On Monday, Cell said in a statement to The Chronicle that new concerns about a 1999 paper of which Tessier-Lavigne was a senior author “warrant a closer look.” Tessier-Lavigne had contacted the journal in 2015 with concerns about the paper. At the time, Cell editors “evaluated the issues” and told Tessier-Lavigne “they did not think that further action was warranted,” the statement read.
The special committee appointed by the trustees to investigate the claims against Tessier-Lavigne would seek assistance from outside advisors, make recommendations to the full board, and conduct its work “with all deliberate speed,” board chair Jerry Yang said in a statement on Friday.
“I also want to note that since President Tessier-Lavigne’s appointment in 2016, he has effectively led this university with integrity and honor. I am confident he will continue to do so while we undertake this review,” Yang wrote.

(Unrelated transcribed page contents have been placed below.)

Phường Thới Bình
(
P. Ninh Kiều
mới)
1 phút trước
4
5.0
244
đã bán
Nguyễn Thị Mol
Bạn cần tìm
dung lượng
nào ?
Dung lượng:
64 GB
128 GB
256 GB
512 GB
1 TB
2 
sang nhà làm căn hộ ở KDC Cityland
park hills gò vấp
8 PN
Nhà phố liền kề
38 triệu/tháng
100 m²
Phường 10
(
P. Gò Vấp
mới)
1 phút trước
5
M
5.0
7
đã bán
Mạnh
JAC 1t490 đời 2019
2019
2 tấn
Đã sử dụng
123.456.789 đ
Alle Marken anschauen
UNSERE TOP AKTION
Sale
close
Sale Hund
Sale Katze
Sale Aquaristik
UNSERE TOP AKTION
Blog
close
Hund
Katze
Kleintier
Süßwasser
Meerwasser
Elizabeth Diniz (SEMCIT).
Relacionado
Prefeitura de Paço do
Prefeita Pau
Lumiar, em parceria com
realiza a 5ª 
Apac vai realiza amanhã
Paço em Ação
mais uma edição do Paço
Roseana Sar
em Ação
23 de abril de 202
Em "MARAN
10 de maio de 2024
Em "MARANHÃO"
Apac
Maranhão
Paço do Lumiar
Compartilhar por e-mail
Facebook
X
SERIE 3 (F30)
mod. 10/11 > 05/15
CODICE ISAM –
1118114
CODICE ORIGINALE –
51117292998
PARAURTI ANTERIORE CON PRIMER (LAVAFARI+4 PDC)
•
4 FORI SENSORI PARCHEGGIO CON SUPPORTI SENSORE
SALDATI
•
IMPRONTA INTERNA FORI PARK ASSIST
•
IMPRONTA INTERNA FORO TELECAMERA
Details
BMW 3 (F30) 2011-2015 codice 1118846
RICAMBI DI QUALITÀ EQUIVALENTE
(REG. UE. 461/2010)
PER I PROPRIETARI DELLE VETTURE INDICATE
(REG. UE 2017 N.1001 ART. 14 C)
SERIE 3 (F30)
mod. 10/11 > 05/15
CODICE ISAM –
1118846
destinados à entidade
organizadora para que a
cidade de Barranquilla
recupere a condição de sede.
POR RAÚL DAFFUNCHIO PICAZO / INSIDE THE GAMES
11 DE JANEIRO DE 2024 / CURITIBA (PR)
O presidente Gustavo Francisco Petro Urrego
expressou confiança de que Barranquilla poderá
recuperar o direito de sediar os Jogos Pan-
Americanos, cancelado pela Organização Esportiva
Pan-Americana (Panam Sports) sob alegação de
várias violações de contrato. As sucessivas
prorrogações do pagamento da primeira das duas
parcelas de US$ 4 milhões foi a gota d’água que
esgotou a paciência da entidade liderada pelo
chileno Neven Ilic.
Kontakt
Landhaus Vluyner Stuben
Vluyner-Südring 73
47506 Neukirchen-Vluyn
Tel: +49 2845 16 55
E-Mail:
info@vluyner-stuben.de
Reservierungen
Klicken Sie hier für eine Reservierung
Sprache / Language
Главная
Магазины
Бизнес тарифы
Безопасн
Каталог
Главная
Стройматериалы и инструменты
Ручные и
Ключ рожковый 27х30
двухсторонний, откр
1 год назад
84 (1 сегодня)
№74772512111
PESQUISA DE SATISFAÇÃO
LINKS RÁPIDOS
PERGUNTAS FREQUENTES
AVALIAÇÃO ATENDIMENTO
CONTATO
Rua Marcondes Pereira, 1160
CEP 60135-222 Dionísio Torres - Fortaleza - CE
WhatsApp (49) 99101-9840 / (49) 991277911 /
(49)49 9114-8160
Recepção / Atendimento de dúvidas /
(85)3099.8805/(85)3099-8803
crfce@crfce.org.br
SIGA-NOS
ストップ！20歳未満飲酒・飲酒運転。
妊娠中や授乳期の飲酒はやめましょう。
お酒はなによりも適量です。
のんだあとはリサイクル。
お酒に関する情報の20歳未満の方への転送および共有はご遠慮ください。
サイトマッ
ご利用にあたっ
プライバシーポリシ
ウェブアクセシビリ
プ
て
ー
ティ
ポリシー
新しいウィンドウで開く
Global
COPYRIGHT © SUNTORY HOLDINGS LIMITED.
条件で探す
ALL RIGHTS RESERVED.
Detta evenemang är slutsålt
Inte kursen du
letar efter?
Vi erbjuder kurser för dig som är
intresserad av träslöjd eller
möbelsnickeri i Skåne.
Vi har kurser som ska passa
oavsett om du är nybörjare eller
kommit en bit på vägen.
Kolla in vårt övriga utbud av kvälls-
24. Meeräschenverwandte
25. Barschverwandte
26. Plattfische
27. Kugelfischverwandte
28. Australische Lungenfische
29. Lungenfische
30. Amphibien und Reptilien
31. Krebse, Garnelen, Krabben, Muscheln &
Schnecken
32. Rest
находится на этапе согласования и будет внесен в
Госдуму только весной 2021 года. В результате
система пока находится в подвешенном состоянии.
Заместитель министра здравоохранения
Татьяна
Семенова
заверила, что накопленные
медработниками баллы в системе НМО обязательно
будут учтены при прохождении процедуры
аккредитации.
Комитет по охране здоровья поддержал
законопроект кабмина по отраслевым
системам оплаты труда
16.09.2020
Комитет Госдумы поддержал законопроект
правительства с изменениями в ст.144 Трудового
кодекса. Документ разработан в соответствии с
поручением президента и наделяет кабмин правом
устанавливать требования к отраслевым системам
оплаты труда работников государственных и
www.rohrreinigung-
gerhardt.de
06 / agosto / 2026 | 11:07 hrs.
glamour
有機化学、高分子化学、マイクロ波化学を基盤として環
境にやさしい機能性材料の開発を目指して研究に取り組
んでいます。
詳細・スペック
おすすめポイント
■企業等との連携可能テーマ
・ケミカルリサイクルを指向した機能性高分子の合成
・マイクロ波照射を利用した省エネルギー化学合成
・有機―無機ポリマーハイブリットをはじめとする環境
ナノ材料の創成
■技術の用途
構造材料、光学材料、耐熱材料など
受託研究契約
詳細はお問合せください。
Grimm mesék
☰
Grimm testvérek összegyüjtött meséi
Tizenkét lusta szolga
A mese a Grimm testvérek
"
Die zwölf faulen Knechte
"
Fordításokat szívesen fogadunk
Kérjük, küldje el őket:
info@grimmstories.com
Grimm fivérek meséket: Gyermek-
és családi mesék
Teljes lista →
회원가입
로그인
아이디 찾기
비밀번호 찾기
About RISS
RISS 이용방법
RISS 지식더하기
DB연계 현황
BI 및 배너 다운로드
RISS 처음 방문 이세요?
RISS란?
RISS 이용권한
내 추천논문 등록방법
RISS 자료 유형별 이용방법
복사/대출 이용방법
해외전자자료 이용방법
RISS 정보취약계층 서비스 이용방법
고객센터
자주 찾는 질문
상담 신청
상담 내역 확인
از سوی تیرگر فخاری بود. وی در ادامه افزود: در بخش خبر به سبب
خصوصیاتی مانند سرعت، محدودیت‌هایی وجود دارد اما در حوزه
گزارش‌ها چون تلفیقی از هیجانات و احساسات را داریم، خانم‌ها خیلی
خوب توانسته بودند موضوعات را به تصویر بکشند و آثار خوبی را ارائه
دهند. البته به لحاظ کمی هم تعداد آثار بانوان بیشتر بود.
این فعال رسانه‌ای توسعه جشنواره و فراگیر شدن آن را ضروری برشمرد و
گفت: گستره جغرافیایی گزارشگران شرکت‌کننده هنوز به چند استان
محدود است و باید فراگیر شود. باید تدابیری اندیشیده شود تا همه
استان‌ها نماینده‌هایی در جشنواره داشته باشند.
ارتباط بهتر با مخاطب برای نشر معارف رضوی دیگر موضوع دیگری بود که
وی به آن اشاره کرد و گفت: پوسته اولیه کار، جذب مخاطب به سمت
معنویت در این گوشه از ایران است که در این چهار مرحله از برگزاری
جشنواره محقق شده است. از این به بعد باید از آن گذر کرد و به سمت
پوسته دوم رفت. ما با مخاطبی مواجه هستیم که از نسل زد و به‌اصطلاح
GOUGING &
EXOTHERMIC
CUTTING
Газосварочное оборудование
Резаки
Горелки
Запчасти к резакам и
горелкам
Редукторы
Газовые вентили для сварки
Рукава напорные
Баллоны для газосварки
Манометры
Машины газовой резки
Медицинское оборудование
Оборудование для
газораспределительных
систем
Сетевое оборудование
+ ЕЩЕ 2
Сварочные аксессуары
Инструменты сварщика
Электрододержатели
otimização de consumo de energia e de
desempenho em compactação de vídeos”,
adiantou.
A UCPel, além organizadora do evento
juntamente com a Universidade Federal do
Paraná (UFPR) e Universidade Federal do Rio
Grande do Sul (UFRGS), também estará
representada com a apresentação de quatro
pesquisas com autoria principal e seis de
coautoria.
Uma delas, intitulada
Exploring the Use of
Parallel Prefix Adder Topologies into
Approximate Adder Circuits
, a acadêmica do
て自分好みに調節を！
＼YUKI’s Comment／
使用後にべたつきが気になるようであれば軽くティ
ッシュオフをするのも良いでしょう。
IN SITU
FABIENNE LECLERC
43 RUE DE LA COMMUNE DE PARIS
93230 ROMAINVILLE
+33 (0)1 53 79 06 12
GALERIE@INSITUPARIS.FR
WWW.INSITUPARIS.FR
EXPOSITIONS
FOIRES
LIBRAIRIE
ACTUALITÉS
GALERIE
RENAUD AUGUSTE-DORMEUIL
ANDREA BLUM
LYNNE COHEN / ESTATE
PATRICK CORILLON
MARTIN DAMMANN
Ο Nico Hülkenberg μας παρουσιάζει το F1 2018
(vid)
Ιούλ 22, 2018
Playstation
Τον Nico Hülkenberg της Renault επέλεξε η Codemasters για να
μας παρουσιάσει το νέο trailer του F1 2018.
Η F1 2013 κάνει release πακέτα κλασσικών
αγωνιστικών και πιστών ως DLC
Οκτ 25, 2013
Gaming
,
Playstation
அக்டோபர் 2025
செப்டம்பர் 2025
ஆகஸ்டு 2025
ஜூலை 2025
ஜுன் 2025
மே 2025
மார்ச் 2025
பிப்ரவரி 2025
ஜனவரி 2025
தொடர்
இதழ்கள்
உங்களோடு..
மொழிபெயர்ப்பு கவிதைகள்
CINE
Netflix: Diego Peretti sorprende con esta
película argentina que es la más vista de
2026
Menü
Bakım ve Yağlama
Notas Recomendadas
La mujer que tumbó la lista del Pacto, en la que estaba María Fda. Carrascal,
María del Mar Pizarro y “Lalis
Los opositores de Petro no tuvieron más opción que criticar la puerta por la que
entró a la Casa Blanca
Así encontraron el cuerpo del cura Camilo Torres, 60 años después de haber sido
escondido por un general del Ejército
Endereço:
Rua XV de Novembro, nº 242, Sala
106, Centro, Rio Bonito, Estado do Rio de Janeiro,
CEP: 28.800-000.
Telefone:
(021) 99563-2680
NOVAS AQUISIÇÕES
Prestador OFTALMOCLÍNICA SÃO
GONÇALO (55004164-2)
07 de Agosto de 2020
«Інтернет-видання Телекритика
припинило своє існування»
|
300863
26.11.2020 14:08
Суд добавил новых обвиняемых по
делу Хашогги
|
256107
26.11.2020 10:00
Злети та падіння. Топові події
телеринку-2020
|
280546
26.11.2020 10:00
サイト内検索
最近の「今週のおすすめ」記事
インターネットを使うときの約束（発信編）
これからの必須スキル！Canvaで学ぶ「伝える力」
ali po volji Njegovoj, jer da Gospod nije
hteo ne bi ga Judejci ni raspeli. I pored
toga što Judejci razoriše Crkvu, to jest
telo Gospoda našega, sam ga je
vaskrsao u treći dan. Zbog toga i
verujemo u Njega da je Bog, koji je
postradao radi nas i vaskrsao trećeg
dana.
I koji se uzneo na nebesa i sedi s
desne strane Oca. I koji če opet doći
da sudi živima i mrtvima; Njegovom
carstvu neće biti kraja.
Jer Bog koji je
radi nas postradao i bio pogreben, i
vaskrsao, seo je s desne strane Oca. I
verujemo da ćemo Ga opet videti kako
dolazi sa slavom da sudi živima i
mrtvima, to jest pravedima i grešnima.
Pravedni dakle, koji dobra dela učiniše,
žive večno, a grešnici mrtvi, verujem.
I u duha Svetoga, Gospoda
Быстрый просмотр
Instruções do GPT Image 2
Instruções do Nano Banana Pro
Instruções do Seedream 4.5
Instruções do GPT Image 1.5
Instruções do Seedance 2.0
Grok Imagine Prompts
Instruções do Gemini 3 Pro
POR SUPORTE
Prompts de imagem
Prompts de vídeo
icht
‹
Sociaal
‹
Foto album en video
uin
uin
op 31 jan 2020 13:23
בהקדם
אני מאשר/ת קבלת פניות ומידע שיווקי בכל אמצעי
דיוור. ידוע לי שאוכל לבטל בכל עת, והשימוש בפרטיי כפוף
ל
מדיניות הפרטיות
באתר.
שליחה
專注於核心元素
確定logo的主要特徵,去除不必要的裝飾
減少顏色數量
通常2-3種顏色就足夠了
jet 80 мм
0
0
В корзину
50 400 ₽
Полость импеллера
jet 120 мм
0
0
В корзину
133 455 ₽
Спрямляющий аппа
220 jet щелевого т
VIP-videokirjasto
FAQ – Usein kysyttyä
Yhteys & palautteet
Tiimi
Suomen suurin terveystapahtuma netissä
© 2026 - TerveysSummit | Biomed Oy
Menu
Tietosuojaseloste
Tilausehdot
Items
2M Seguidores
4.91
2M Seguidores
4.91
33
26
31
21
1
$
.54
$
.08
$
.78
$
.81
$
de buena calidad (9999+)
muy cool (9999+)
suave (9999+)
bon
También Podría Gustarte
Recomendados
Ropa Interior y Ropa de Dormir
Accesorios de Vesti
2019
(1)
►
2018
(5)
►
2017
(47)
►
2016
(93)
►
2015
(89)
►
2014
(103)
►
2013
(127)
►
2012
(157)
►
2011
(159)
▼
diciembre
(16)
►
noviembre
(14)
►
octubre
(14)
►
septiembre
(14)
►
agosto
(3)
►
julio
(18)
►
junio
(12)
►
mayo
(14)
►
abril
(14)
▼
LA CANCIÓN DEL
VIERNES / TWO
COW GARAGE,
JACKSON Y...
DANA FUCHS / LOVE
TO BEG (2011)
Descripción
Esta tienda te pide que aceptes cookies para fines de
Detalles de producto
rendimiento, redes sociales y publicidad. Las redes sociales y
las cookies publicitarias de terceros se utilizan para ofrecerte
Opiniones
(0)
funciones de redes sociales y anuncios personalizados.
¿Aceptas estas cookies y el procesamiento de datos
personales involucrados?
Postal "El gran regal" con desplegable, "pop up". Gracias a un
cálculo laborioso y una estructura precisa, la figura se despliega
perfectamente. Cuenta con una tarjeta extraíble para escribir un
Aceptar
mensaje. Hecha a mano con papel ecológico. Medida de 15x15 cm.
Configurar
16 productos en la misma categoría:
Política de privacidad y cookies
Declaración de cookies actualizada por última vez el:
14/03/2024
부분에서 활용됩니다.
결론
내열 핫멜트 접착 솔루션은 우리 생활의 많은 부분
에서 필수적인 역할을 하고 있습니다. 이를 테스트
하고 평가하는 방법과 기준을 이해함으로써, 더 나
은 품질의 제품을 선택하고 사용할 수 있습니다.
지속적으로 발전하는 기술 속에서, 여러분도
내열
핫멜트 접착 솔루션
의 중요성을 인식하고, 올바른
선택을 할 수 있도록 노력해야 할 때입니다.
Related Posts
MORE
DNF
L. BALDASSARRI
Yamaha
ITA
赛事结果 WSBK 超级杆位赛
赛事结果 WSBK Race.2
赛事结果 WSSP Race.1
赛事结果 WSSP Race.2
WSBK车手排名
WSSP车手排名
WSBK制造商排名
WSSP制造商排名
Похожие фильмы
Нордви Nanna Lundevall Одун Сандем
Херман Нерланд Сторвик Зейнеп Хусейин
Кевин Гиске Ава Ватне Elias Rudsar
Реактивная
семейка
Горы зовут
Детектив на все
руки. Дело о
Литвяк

Both the university and Tessier-Lavigne have emphasized that the president, who is a member of the board of trustees, would not be involved in the investigation (“other than my full cooperation,” Tessier-Lavigne wrote in his Monday message). But as of Monday, one of the committee’s five members had already stepped aside after the Daily raised concerns about a conflict of interest. The trustee, Felix Baker, co-founded an investment firm which holds an $18 million stake in a biotechnology company co-founded by Tessier-Lavigne, who serves on the company’s board of directors and as a scientific advisor, the Daily reported.